The first Greek contacts with Italy are attested since prehistoric period, when Mycenaean Greeks established settlements in Central and Southern Italy and Sicily. In ancient times the Italian Peninsula south of Naples including the coasts of Calabria, Lucania, Apulia, Campania and Sicily were colonized by the Ancient Greeks beginning in the 8th century BC. The Greek settlements were so densely collected there that during the Classical period the region came to be called Magna Graecia (Greater Greece). Greeks continued to migrate to these regions in many waves from antiquity until as late as the Byzantine migrations of the 15th century.

Later migrations

During the Early Middle Ages, following the disastrous Gothic War, new waves of Greeks came to Magna Graecia from Greece and Asia Minor, as Southern Italy remained loosely governed by the Byzantine Empire. The iconoclast emperor Leo III appropriated lands in southern Italy that had been granted to the Papacy, and the Eastern Emperor loosely governed the area until the advent of the Lombards; then, in the form of the Catapanate of Italy, they were superseded by the Normans. Moreover, the Byzantines would have found in Southern Italy people of common cultural roots, the Greek-speaking eredi ellenofoni of Magna Graecia. The Greek language never died out entirely in southern Italy, although the area in which it was spoken was significantly reduced by the progression of Latin. Records of Magna Graecia being predominantly Greek-speaking, date as late as the eleventh century (the end of Byzantine domination in Southern Italy). During this time, parts of Southern Italy that were reintegrated into the Byzantine Empire, began to experience significant demographic shifts as Greeks began to settle regions further north such as Cilento, which had an overwhelmingly Greek population by the time of the Norman conquest.

* **Records from a data source**:
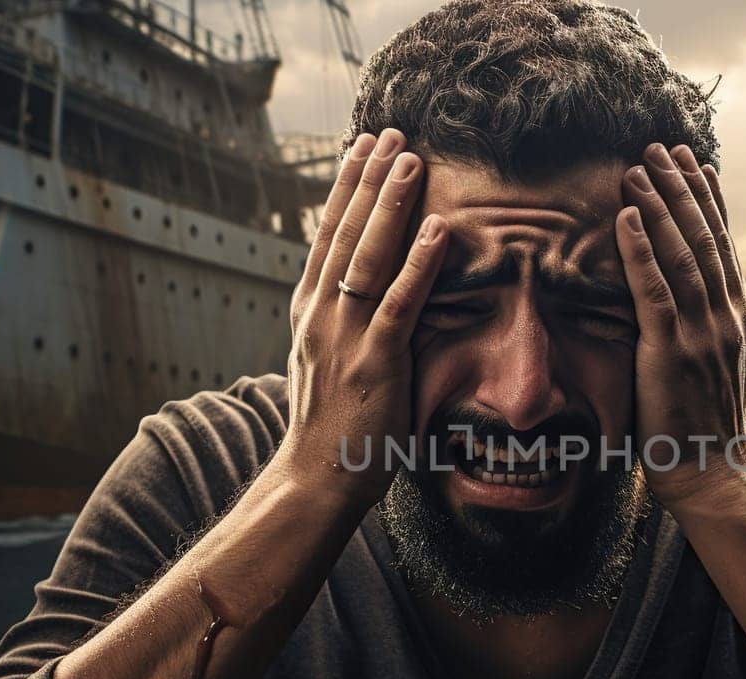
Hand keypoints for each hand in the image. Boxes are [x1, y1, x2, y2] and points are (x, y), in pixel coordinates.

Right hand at [278, 128, 447, 507]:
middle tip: (390, 133)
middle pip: (344, 231)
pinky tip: (437, 230)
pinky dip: (419, 264)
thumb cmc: (329, 429)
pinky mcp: (374, 362)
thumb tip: (356, 296)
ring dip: (390, 204)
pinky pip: (399, 303)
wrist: (313, 479)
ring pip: (367, 255)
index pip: (327, 235)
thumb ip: (339, 326)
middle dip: (368, 178)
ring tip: (411, 159)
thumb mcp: (324, 364)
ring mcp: (345, 336)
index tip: (362, 147)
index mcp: (309, 312)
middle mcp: (320, 314)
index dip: (345, 188)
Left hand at [615, 143, 745, 510]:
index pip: (722, 244)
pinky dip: (641, 249)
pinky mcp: (672, 352)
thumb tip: (681, 301)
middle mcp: (726, 316)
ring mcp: (702, 333)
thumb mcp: (710, 365)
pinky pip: (655, 290)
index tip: (696, 162)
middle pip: (704, 236)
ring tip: (640, 166)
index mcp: (737, 316)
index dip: (709, 200)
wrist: (711, 475)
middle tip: (662, 146)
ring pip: (682, 253)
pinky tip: (628, 216)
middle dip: (682, 186)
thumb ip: (700, 326)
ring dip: (660, 204)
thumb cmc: (700, 426)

* **Your tasks**:
1. Sum up the passage on Greeks in southern Italy in two sentences.
2. According to the passage on Greeks in southern Italy, what name did the region come to be called during the Classical period?
3. Continue the passage on Greeks in southern Italy from its final sentence.
The records are not needed for anything that follows.

* **Answers provided**:
1. Greeks colonized the coasts of southern Italy and Sicily from the 8th century BC, so densely that the region came to be called Magna Graecia, and they kept migrating there in waves until the 15th century. In the Early Middle Ages, under loose Byzantine rule, new Greek arrivals from Greece and Asia Minor settled the area, and Greek speech persisted there even as Latin shrank its range.

2. Magna Graecia (Greater Greece).

3.
Around the end of the Middle Ages, large parts of Calabria, Lucania, Salento, and Sicily continued to speak Greek as their mother tongue. During the 13th century a French chronicler passing through the whole of Calabria stated that “the peasants of Calabria spoke nothing but Greek”. In 1368 the Italian scholar Petrarch recommended a stay in Calabria to a student who needed to improve his knowledge of Greek. The Griko people were the dominant population element of some regions of Calabria and the Salento until the 16th century.  During the fifteenth and sixteenth centuries a slow process of Catholicization and Latinization of the Greek populations of southern Italy and Sicily would reduce the Greek language and culture further. Antonio de Ferraris, a Greek born in Galatone in 1444, observed how the inhabitants of Kallipoli (Gallipoli in Salento) as still conversing in their original Greek mother tongue, he indicated that the Greek classical tradition had remained alive in this region of Italy and that the population is probably of Lacedaemonian (Spartan) stock. The Greek of Southern Italy, although greatly reduced, remained active in isolated enclaves in Calabria and Salento. Even after the Middle Ages there were sporadic migrations from mainland Greece. Thus, considerable numbers of refugees entered the region in the 16th and 17th centuries. This happened in reaction to the conquest of the Peloponnese by the Ottomans.

During the 20th century the use of the Griko language was considered, even by many of the Griko themselves, as a symbol of backwardness and an obstacle to their progress, parents would discourage their children from speaking the dialect and students who were caught talking Griko in class were chastised. For many years the Griko of Calabria and Salento have been forgotten. Even in Greece, Greeks were unaware of their existence.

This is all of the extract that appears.